Collection entries
● ● ● ●

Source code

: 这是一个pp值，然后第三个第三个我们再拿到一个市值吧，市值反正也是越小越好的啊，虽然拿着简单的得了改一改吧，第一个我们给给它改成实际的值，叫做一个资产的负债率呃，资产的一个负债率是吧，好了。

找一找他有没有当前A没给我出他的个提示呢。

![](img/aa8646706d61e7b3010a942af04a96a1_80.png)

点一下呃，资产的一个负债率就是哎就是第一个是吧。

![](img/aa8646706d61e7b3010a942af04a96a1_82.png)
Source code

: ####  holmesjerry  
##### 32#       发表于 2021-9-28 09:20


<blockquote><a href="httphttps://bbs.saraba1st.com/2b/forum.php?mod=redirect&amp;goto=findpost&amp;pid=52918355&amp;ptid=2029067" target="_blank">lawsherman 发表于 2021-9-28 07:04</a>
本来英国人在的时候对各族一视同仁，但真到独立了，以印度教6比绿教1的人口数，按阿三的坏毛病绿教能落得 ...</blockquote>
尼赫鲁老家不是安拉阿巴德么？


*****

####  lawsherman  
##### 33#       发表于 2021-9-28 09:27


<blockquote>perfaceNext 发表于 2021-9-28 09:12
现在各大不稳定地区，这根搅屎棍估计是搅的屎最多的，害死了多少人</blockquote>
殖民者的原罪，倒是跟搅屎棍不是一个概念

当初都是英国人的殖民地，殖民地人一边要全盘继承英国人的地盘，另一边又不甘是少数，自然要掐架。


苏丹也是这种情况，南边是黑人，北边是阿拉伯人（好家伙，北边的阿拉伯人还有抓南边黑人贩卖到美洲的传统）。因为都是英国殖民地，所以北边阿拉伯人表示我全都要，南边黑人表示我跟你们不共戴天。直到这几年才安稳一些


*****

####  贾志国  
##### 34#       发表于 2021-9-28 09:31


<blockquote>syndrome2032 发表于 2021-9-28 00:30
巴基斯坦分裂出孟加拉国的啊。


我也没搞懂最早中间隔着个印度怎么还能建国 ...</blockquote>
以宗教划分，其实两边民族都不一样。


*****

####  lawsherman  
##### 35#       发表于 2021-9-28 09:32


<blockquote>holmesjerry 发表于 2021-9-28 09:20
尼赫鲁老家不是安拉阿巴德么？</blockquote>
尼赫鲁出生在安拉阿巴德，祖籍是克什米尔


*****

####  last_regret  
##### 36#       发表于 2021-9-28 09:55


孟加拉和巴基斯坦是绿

● ● ● ●

> THE TASK
All lines from the one with "尼赫鲁出生在安拉阿巴德，祖籍是克什米尔" through the end of the records need to be copied exactly, and no other lines.

> ANSWER TO THIS EXERCISE
尼赫鲁出生在安拉阿巴德，祖籍是克什米尔


*****

####  last_regret  
##### 36#       发表于 2021-9-28 09:55


孟加拉和巴基斯坦是绿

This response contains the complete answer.